How about a vampire novel about single motherhood? And Otis Redding? And best friends? And how choose whom you kill? And what that costs? And whether there’s ever a way back?
On a rare night out in Charlotte, North Carolina, Natalie and Sophie—best friends, single moms, music lovers—meet the Whistler at the Back Way Out. In the aftermath of that encounter, desperate to save their children and, just maybe, themselves, they flee together down the back roads of the Deep South, pursued by guilt, the Whistler and his Mother, and their own growing, terrible hunger. (via Goodreads)
I became a fan of Glen Hirshberg when I read “The Muldoon” in People of the Book, an anthology of Jewish speculative fiction. While I’ve tried to become a completist, the majority of Hirshberg’s publication credits are from small presses and in limited editions. Motherless Child, for example, was originally released by Earthling Publications in 2012 in a limited edition. I’m a poor writer and “limited edition” is code for “pricey.” Having read a pretty good survey of vampire fiction over the years, I was really interested in what Hirshberg might do with the concept, but had resigned myself to never having the opportunity. I was pretty freaking happy when Tor Books reissued Motherless Child last year.
This novel feels a little different than anything else I’ve read by Hirshberg. The main POV character is female (as are most of the main characters), and that might have changed the tone. There isn’t quite that sense of lurking dread that I’ve generally associated with Hirshberg, but that’s okay.

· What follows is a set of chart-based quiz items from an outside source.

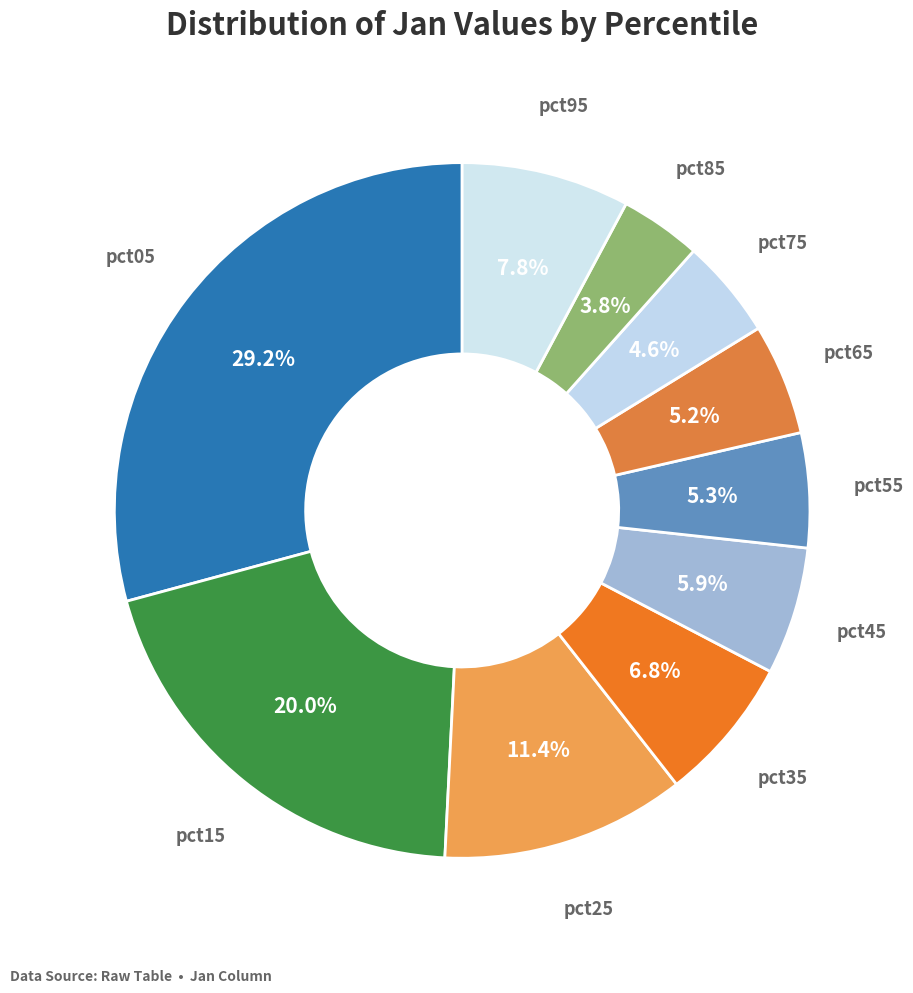

True or false: pct85 accounts for 4% of the total.

True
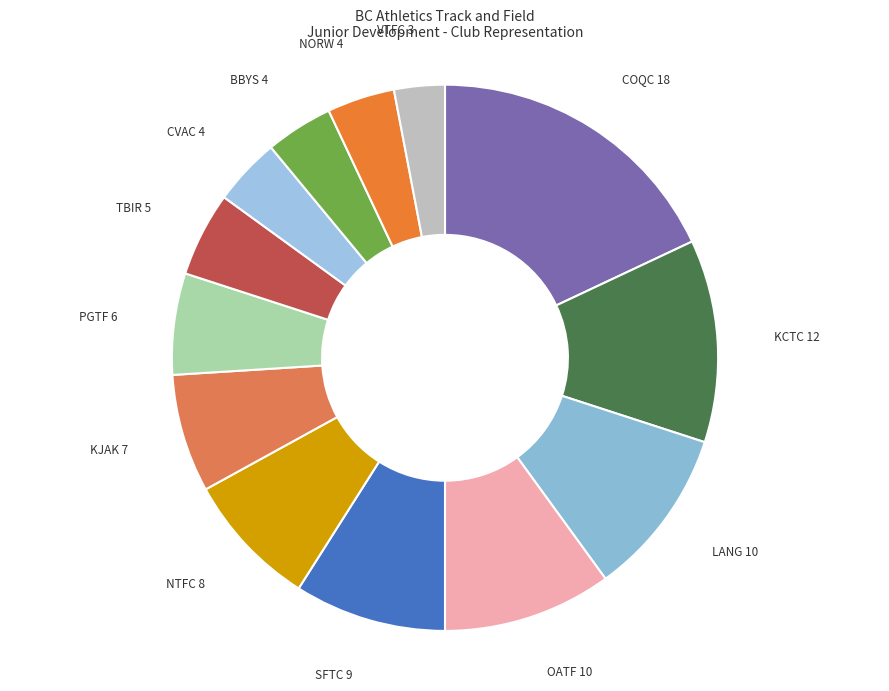

Is it true that NORW 4 is 4% of the pie?

True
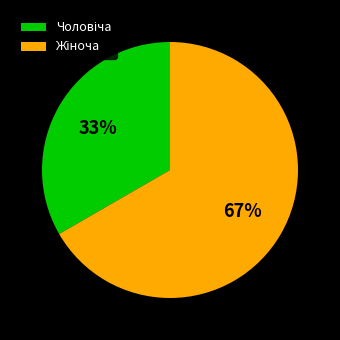

To the nearest percent, what is the average slice percentage?

50%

The centerpiece of Motherless Child is the friendship between Natalie and Sophie. They are best friends, but there is a tension at the heart of their relationship that might come from knowing someone so well neither party takes the other entirely seriously. It’s also a novel about mothers and their children, a theme what comes up particularly at the end of the book.
Motherless Child does offer a new slant on vampires, which is an increasingly rare thing. It was published in the post-Twilight era, and Hirshberg’s vampires are beautiful and seductive (whether they want to be or not), but also terrible. One of the really uncomfortable aspects of the story is the Whistler, who sees Natalie as his Destiny. (His capitalization, not mine.) This goes beyond love or obsession, right into item ownership.
Make no mistake, this is a horror novel. There is gore. There are shocks. The last two chapters especially left me pretty gob-smacked. The ending works; Hirshberg doesn’t pull any punches. Which I absolutely love. It’s not entirely evident, but this is part of a planned trilogy to be published by Tor. Good Girls comes out in February.
Publishing info, my copy: 2014, Tor Hardback (the paperback just came out!)
Acquired: via Amazon, a birthday present!